Taça, tapa e cerveja



Certa vez, o volante Laxixa viveu um episódio engraçado. Na sua época, o calendário oficial do futebol brasileiro não preenchia o ano inteiro, como hoje. Os times saíam jogando por aí, encerrados os campeonatos estaduais ou enquanto esperavam por eles. Eram excursões pelo Brasil afora. Ou pelo exterior. Às vezes duravam meses.

Em abril de 1962, o Sport, como campeão pernambucano, foi a Ilhéus, na Bahia, disputar um quadrangular. Aproveitou a oportunidade para desdobrar a passagem de ida, descendo em Maceió e ganhando um dinheiro extra num amistoso em que derrotou o CSA por 2x1. Jogo realizado no campo do Mutange, pois nem se sonhava ainda com o Rei Pelé.

Em Ilhéus, terra do comentarista Luís Cavalcante e cenário do célebre romance “Gabriela, Cravo e Canela”, de Jorge Amado, o Leão só precisou vencer o Flamengo local por 2x0 para ir à final com o Vitória baiano, que havia despachado a outra equipe da cidade, o Colo Colo. Outro 2x0, agora sobre o Leão da Barra, e o Leão da Ilha foi o campeão, com Dirceu: Dodô, Sinval, Tomires e Nenzinho; Sarará, Renato e Laxixa; Traçaia, Djalma e Noélio.

 Em pé, Bria, Alemão, Manga (o que veio do Santos), Tomires, Nenzinho e Laxixa; agachados, Traçaia, Djalma, Osvaldo, Bentancor e Newton Adrião


A final teve, além da taça, tapa. E muita. Sim, porque a certa altura do jogo, o pau cantou no gramado. Brigou praticamente todo o mundo, de um lado e de outro. Laxixa acertou o primeiro que apareceu à sua frente. Tratava-se nada mais nada menos do que o grandalhão Roberto Rebouças, um zagueiro acostumado a dar bordoadas nas canelas dos atacantes adversários, e que terminou fazendo seu nome com a camisa do Bahia. Jogo terminado, troféu na mão dos pernambucanos, os dois times seguiram cada um para seu hotel.

Mais tarde, depois do jantar, com os jogadores liberados, Laxixa saiu para dar uma volta.
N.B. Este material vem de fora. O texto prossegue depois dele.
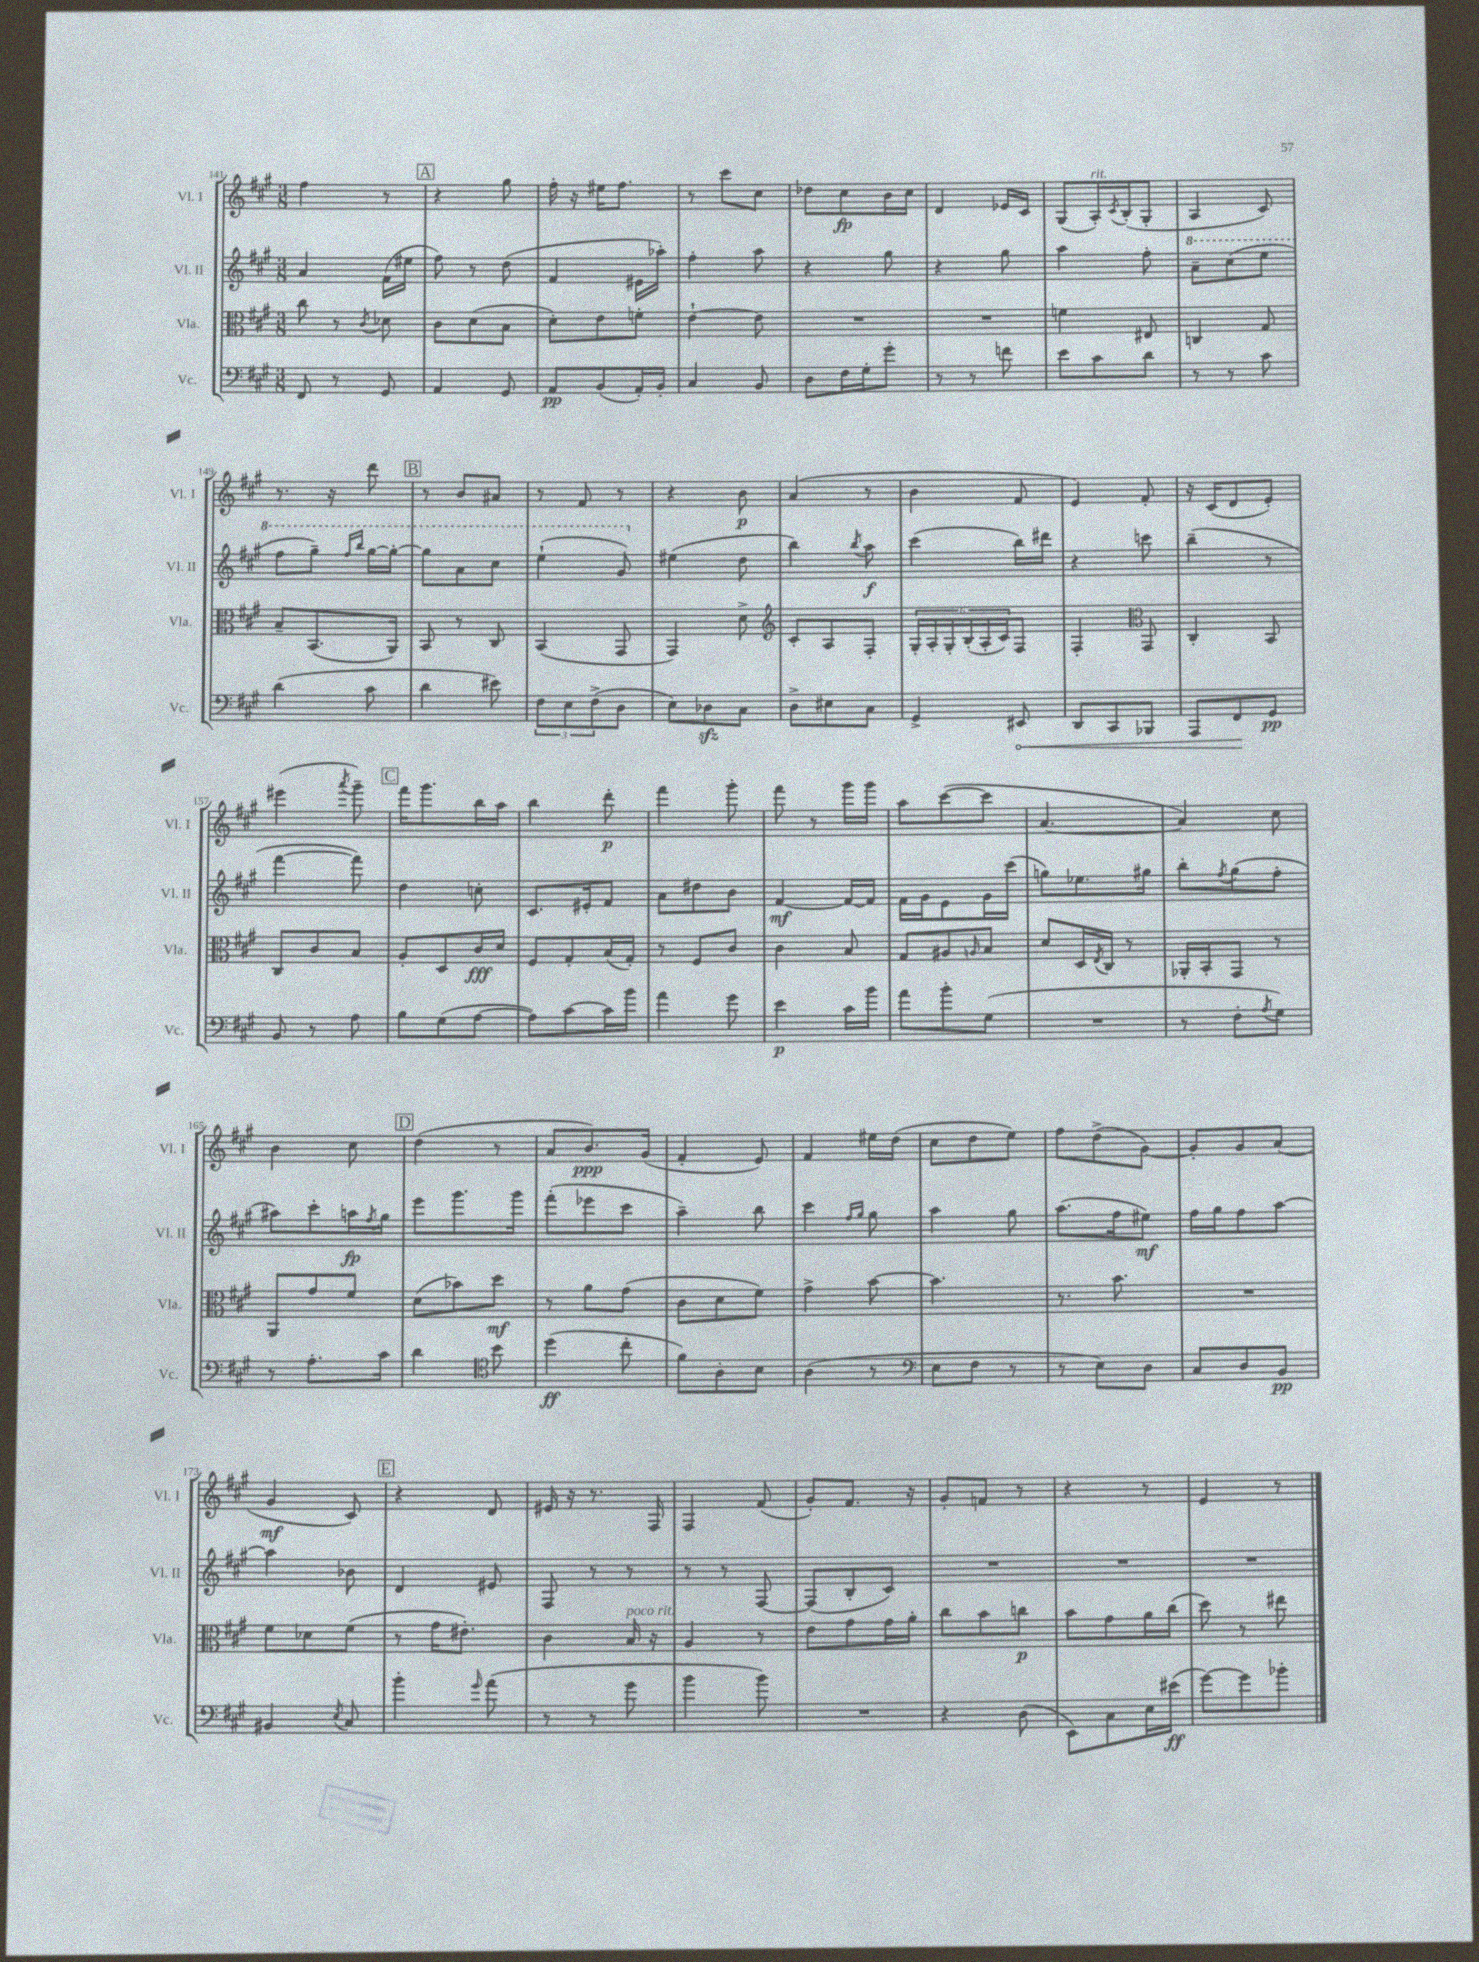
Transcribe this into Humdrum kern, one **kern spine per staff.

**kern	**kern	**kern	**kern
*staff4	*staff3	*staff2	*staff1
*clefF4	*clefC3	*clefG2	*clefG2
*k[f#c#g#]	*k[f#c#g#]	*k[f#c#g#]	*k[f#c#g#]
*M3/8	*M3/8	*M3/8	*M3/8
8FF#/	8cc#\	4a/	4ff#\
8r	8r	.	.
.	8qc#/	.	.
8GG#/	8d-\	(16f#\LL	8r
.	.	16ee#\JJ	.
=	=	=	=
4AA/	8c#\L	8ff#\)	4r
.	(8d\	8r	.
8GG#/	8B\J	(8dd\	8gg#\
=	=	=	=
8AA/L	8d'\L)	4f#/	16ff#'\
.	.	.	16r
(8BB/	8e\	.	16ee#\LK
.	.	.	8.ff#\J
16AA'/L)	8f'\J	16e#\LL	.
16BB'/JJ	.	16aa-'\JJ)	.
=	=	=	=
4C#/	[4e`\	4ff#'\	8r
.	.	.	8ccc#\L
8BB/	8e\]	8aa\	8cc#\J
=	=	=	=
8D\L	4.r	4r	8dd-\L
16F#\L	.	.	8cc#\
16G#'\J	.	.	.
8g#'\J	.	8gg#\	16b\L
.	.	.	16cc#\JJ
=	=	=	=
8r	4.r	4r	4d/
8r	.	.	.
8f\	.	8gg#\	16e-/LL
.	.	.	16c#/JJ
=	=	=	=
8e\L	4f\	4aa\	(8G#/L
8c#\	.	.	16A'/L)
.	.	.	8qc#/
.	.	.	(16B'/J
8d\J	8E#/	8ff#'\	8G#'/J
=	=	=	=
8r	4C/	8aa~\L	4A/
8r	.	(8ccc#\	.
8c#\	8G#/	8eee\J	8c#/)
=	=	=	=
(4d\	8B~/L	8fff#\L	8.r
.	(8.BB/	8ggg#~\J)	.
.	.	.	16r
.	.	16qqfff#/LL	.
.	.	16qqbbb/JJ	.
8c#\	.	[16ggg#\LL	8ddd\
.	16AA/Jk)	16ggg#'\_JJ	.
=	=	=	=
4d\	8BB/	8ggg#\]L	8r
.	8r	8aa\	8b/L
8e#\)	8C#/	8ccc#\J	8a#/J
=	=	=	=
12F#\L	(4BB/	(4eee`\	8r
12E\	.	.	.
.	.	.	8f#/
(12F#^\	.	.	.
8D\J	8GG#/	8gg#/)	8r
=	=	=	=
8E\L)	4GG#/)	(4ee#\	4r
8D-\	.	.	.
8C#\J	8d^\	8dd\	8b\
=	=	=	=
*	*clefG2	*	*
8D^\L	8c#'/L	4bb\)	(4a/
8E#\	8A/	.	.
.	.	8qbb/	.
8C#\J	8F#'/J	8aa\	8r
=	=	=	=
4GG#^/	24G#'/LL	(4ccc#\	4b\
.	24A'/	.	.
.	24G#'/	.	.
.	(24B'/	.	.
.	24A'/	.	.
.	24c#/J)	.	.
8EE#/	8F#/J	16bb\LL)	8f#/
.	.	16ddd#\JJ	.
=	=	=	=
8DD/L	4F#'/	4r	4e/)
8CC#/	.	.	.
*	*clefC3	*	*
8BBB-/J	8GG#/	8ccc\	8f#'/
=	=	=	=
8AAA/L	4C#'/	(4bb~\	16r
.	.	.	(16c#/LK
8FF#/	.	.	8d/
8GG#/J	8BB/	8r	8e'/J)
=	=	=	=
8BB/	8C#/L	[4fff#\	(4eee#\
8r	8c#/	.	.
.	.	.	8qaaa/
8A\	8B/J	8fff#\])	8ggg#~\)
=	=	=	=
8B\L	8A'/L	4dd\	16fff#\LK
.	.	.	8.ggg#\
(8G#\	8D/	.	.
[8A\J	16c#/L	8cc'\	16bb\L
.	16d/JJ	.	16aa\JJ
=	=	=	=
8A\]L)	8F#/L	8.c#/L	4bb\
[8c#\	8G#'/	.	.
.	.	16e#'/k	.
16c#\]L	(16B/L	8f#/J	8ddd'\
16b\JJ	16G#'/JJ)	.	.
=	=	=	=
4a\	8r	8a\L	4fff#\
.	8F#/L	8dd#\	.
8g#\	8c#/J	8b\J	8ggg#'\
=	=	=	=
4e\	4c#\	[4f#/	8fff#\
.	.	.	8r
16c#\LL	8B/	16f#/_LL	16ggg#\LL
16b\JJ	.	16f#/]JJ	16ggg#\JJ
=	=	=	=
8a\L	8G#/L	16f#\LL	8aa\L
.	.	16g#\J	.
8b'\	8A#/	8e\	([8ccc#\
.	16qqA/	.	.
(8G#\J	8B/J	16g#\L	8ccc#\]J
.	.	(16ccc#\JJ	.
=	=	=	=
4.r	8d/L	8gg\L)	[4.a/
.	16D/L	8.ee-\	.
.	8qE/	.	.
.	16C#/JJ	.	.
.	8r	.	.
.	.	16gg#\Jk	.
=	=	=	=
8r	16AA-'/LL	8bb'\L	4a/])
.	16BB'/J	.	.
.	.	8qff#/	.
8F#'\L	8GG#/J	(8gg#\	.
8qA/	.	.	.
8G#\J)	8r	8ff#'\J	8cc#\
=	=	=	=
8r	8AA/L	8aa#\L)	4b\
8.A'\L	8g#/	8ccc#'\	.
.	8f#/J	16aa\L	8cc#\
.	.	8qff#/	.
16c#\Jk	.	16gg#\JJ	.
=	=	=	=
4d\	(8d\L	8eee\L	(4dd\
.	8b-\)	8.ggg#\	.
*clefC4	*	*	*
8b\	8dd\J	.	8r
.	.	16ggg#\Jk	.
=	=	=	=
(4dd\	8r	(8fff#'\L	8a/L
.	8a\L	8eee-\	8.b/)
8cc#'\	(8g#\J	8ccc#\J	.
.	.	.	(16g#/Jk
=	=	=	=
8f#\L)	8c#\L	4aa~\)	4f#'/
8A'\	8d\	.	.
8B\J	8f#\J)	8bb\	8e/)
=	=	=	=
(4A\	4g#^\	4ccc#\	4f#/
.	.	16qqff#/LL	.
.	.	16qqgg#/JJ	.
8r	[8b\	8gg#\	16ee#\LL
.	.	.	(16dd\JJ
=	=	=	=
*clefF4	*	*	*
8E\L	4.b\]	4aa\	8cc#\L
8F#\J	.	.	8dd\
8r	.	8gg#\	8ee\J)
=	=	=	=
8r	8.r	(8.aa\L	8ff#\L
8E\L)	.	.	(8dd^\
.	8.b\	16ff#\k	.
8D\J	.	8ee#\J)	[8g#\J)
=	=	=	=
8C#/L	4.r	16ff#\LL	8g#'/]L
.	.	16gg#\J	.
8D/	.	8ff#\	8g#/
8BB/J	.	[8aa\J	(8a/J
=	=	=	=
4BB#/	8f#\L	4aa\]	4g#/
.	8d-\	.	.
8qE/	.	.	.
8C#/	(8f#\J	8b-\	8c#/)
=	=	=	=
4b'\	8r	4d/	4r
.	16g#\LK	.	.
.	8.e#'\J)	.	.
16qqg#/	.	.	.
(8a\	.	8e#/	8d/
=	=	=	=
8r	4c#\	8F#/	16e#/
.	.	.	16r
8r	.	8r	8.r
8g#\	16B/	8r	.
.	16r	.	16F#/
=	=	=	=
4b\	4A/	8r	4F#/
.	.	8r	.
8b\)	8r	[8F#/	(8f#/
=	=	=	=
4.r	8e\L	(8F#/]L	8g#'/L)
.	8g#\	8B'/	8.f#/J
.	16g#\L	8c#/J)	.
.	16a'\JJ	.	16r
=	=	=	=
4r	8cc#\L	4.r	8g#'/L
.	8b\	.	8f/J
(8D\	8cc\J	.	8r
=	=	=	=
8EE\L)	8b\L	4.r	4r
8C#\	8g#\	.	.
16E\L	16a\L	.	8r
(16e#\JJ	(16cc#\JJ	.	.
=	=	=	=
[8g#\L)	8dd\)	4.r	4e/
8g#\]	8r	.	.
8b-'\J	8ee#\	.	8r
==	==	==	==
*-	*-	*-	*-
Ao passar por um bar, resolveu tomar uma cerveja para matar o tempo e a sede. Foi botar o pé lá dentro, viu logo o jogador com quem se engalfinhara fazia pouco tempo. Roberto e Boquinha, outro atleta do Vitória, regalavam-se em torno de uma loura suada. “Lá vem encrenca de novo”, pensou o meiocampista do Sport. Mas não tinha como recuar. Dar meia volta seria um ato de covardia e isso não era com ele.

Cabeça erguida, cara amarrada, seguiu em frente, à procura de uma mesa, um olho no padre, outro na missa, pronto para qualquer eventualidade, Isso porque a lembrança da confusão havida no campo, ainda estava bem viva na sua cabeça. Enquanto olhava para um lado e para outro, entre desconfiado e encabulado, ouviu um chamado:  
– Laxixa, vem pra cá, tomar uma com a gente.

Era justamente a voz do zagueirão com quem medira forças três ou quatro horas atrás. Atendeu pronta e amigavelmente o convite e sem maiores delongas juntou-se ao ‘inimigo’. Desce uma gelada, desce outra e o trio varou a madrugada jogando conversa fora e cerveja dentro.

Ninguém nem se lembrava de que tinha havido uma briga. O certo é que a farra atravessou a noite, e os três só se deram conta quando a barra já ia quebrando, anunciando o novo dia. Aí cada um tomou seu destino, todos satisfeitos e risonhos com a noitada. Encrenca de campo é assim. Começa e acaba lá dentro.